S’il fallait vous dater, vous seriez, à juste titre, le plus ancien peuple sur terre. Vous êtes l’aube de l’humanité intelligente, et vous avez prospéré et diffusé à travers le globe. Les européens descendent de vous, puisque vous avez traversé le détroit de Gibraltar il y’a plus de 6000 ans quand celui-ci ne faisait que 6 kilomètres avec une île au milieu. Vos enfants ont blanchi à cause de la dernière glaciation.
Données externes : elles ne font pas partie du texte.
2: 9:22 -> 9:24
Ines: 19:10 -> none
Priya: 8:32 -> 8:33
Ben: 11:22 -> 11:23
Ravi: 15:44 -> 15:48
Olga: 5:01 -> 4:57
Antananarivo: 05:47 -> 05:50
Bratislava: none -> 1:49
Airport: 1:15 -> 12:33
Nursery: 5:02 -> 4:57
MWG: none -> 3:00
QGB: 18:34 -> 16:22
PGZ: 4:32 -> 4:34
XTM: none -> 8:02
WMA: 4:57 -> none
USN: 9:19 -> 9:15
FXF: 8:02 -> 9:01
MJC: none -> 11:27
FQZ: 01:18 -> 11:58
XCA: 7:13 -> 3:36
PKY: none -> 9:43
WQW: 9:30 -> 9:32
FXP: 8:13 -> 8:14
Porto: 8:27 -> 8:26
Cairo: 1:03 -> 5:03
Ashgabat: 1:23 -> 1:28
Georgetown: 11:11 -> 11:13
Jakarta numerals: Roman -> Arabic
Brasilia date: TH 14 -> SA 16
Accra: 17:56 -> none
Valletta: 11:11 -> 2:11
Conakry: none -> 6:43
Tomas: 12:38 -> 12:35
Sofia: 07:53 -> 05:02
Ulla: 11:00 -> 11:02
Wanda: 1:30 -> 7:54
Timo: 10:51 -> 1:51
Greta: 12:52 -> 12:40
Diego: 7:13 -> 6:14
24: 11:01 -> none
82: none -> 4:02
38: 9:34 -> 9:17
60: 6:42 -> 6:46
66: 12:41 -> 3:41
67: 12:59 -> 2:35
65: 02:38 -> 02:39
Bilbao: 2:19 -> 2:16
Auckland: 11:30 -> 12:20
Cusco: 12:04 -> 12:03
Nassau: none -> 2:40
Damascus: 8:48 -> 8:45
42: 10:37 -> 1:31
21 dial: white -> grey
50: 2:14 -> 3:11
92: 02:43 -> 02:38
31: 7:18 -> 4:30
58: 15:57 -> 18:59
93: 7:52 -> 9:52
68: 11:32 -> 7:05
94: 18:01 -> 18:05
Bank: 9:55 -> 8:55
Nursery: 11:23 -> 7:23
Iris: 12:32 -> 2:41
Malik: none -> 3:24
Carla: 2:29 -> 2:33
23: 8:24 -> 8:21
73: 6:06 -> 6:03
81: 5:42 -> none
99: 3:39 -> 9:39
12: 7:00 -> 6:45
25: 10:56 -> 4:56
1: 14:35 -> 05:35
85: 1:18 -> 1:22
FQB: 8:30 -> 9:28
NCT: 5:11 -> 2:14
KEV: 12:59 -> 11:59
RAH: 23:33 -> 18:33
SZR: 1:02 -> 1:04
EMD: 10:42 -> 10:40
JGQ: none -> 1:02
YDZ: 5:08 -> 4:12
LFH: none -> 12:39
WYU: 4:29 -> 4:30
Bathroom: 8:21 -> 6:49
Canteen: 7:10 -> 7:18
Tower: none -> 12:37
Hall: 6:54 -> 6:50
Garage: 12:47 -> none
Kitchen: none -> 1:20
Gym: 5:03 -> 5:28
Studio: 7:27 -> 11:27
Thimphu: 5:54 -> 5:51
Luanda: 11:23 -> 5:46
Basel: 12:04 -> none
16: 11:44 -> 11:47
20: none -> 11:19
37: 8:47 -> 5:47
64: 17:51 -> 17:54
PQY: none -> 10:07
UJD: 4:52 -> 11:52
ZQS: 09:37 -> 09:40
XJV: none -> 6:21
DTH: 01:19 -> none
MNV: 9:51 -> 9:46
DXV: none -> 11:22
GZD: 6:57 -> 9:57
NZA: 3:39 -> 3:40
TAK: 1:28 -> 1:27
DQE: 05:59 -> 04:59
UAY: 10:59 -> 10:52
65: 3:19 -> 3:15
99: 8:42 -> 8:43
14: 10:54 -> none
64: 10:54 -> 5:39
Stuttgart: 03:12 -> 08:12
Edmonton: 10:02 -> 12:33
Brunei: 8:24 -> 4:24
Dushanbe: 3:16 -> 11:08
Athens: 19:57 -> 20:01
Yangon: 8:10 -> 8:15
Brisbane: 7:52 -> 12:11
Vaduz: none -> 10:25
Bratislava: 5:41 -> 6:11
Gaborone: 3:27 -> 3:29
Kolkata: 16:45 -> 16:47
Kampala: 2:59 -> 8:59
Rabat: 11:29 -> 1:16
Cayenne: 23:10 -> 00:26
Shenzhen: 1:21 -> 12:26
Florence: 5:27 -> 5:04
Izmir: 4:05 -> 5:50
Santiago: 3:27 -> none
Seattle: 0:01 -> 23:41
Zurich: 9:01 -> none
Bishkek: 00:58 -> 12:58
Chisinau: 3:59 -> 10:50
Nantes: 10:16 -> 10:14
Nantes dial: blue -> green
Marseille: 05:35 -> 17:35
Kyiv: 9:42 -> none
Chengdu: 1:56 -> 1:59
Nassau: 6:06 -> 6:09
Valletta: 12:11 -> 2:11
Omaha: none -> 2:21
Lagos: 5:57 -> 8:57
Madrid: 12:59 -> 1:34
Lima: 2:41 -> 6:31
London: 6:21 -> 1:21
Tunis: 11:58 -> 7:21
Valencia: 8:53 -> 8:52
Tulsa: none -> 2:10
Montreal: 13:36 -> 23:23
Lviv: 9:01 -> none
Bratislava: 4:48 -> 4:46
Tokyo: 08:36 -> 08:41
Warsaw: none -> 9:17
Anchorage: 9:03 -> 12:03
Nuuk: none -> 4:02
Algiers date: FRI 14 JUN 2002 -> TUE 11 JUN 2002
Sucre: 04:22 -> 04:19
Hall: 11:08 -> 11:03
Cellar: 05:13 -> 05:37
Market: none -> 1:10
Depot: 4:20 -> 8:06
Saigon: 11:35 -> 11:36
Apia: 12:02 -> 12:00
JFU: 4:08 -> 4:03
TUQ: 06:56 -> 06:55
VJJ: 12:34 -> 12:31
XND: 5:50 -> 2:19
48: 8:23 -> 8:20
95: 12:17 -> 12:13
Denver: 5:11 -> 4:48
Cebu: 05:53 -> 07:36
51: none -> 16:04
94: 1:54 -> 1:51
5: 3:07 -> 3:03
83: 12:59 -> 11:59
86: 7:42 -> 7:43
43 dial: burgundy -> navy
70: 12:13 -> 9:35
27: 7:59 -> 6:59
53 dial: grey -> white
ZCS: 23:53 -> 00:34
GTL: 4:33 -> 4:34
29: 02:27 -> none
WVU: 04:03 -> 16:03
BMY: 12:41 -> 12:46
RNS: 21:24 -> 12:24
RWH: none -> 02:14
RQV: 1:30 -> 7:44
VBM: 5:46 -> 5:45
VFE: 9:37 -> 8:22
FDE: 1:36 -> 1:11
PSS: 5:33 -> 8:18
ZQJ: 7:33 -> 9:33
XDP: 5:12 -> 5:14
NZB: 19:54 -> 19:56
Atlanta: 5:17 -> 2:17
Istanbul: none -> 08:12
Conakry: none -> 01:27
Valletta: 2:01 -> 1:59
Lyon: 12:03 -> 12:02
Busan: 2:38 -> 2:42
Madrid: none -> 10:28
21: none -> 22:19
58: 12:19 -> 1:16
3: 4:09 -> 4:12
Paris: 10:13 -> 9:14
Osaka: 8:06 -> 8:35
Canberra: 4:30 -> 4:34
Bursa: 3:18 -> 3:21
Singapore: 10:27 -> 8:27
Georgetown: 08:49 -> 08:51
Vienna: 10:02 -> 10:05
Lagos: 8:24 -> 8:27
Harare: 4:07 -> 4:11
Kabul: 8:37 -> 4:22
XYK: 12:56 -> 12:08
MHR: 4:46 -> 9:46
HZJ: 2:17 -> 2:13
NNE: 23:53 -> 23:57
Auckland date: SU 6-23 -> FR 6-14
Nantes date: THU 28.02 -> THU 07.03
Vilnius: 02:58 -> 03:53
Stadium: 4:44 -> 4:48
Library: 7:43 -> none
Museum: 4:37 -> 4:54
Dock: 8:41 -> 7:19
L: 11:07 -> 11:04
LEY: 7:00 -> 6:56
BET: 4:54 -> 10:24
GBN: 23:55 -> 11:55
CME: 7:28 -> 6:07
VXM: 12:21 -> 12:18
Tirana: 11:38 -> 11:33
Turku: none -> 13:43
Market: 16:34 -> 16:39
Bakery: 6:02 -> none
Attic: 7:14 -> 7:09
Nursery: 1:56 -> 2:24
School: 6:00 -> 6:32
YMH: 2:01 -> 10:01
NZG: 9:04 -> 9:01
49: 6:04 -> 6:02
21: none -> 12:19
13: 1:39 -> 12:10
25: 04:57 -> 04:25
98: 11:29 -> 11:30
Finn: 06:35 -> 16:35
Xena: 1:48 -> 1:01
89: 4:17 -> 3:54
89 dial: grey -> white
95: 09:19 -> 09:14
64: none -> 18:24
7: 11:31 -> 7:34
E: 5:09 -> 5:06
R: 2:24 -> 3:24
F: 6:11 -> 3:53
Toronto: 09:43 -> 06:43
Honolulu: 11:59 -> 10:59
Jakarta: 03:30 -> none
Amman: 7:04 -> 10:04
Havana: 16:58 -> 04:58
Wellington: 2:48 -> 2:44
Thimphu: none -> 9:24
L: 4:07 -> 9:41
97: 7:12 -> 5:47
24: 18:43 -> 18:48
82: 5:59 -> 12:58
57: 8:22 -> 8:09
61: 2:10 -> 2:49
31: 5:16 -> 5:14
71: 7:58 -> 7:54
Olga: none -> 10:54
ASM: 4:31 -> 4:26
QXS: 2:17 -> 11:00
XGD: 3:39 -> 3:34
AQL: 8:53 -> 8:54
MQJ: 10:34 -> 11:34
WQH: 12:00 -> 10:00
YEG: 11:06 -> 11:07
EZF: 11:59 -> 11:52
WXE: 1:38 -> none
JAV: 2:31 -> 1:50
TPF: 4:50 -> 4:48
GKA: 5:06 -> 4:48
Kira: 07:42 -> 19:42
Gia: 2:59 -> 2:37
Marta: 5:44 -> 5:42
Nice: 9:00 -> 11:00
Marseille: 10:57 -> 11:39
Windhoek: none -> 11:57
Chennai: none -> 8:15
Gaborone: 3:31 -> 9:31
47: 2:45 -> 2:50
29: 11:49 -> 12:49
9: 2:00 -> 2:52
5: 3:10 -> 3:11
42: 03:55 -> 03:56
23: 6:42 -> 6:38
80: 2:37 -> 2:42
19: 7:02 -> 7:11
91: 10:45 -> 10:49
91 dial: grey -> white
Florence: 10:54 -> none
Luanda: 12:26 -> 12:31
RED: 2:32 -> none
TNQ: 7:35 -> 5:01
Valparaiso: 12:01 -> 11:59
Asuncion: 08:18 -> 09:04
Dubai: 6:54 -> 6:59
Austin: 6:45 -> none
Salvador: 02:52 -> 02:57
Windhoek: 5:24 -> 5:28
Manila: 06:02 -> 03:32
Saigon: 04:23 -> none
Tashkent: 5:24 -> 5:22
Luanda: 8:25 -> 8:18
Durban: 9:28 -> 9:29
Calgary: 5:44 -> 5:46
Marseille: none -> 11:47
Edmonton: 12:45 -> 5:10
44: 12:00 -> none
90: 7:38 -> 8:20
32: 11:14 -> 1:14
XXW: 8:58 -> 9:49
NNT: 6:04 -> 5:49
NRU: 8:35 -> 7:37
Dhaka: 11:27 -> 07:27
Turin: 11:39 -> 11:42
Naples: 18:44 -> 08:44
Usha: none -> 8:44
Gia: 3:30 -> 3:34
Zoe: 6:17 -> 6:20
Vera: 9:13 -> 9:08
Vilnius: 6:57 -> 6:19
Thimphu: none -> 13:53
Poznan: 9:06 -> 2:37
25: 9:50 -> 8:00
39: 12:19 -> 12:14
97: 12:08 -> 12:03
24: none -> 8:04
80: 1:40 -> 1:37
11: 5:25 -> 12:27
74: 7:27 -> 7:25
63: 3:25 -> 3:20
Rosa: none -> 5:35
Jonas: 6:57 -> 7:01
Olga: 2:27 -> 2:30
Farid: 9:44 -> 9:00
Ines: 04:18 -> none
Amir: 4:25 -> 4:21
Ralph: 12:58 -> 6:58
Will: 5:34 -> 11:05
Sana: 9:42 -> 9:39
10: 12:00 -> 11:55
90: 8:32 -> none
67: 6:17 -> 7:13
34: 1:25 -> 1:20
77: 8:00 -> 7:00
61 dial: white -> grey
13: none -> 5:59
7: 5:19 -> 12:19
Les gènes le prouvent et le prouveront encore et encore. Mais bon il fallait vous donner une date de début. pas trop ancienne pour être crédible et pas trop récente pour ne pas vous recaler parmi les autres peuples apparus depuis le déluge. Donc les bonnes âmes se sont mises d’accord sur la prise de pouvoir d’un des vôtres du trône des pharaons, un certain Shosheng, il y’a 2976 ans. Soit.
Va pour Shosheng et ses potes venus de Tinjdad ou de Melaab pour prendre l’Égypte, même si les dernières découvertes attestent que des mecs de chez nous étaient en Égypte il y’a 4000 ans avant même l’émergence de l’Égypte des pharaons. Peut-être que ce sont vos ancêtres qui ont bâti cette extraordinaire civilisation du Nil. On ne sait jamais !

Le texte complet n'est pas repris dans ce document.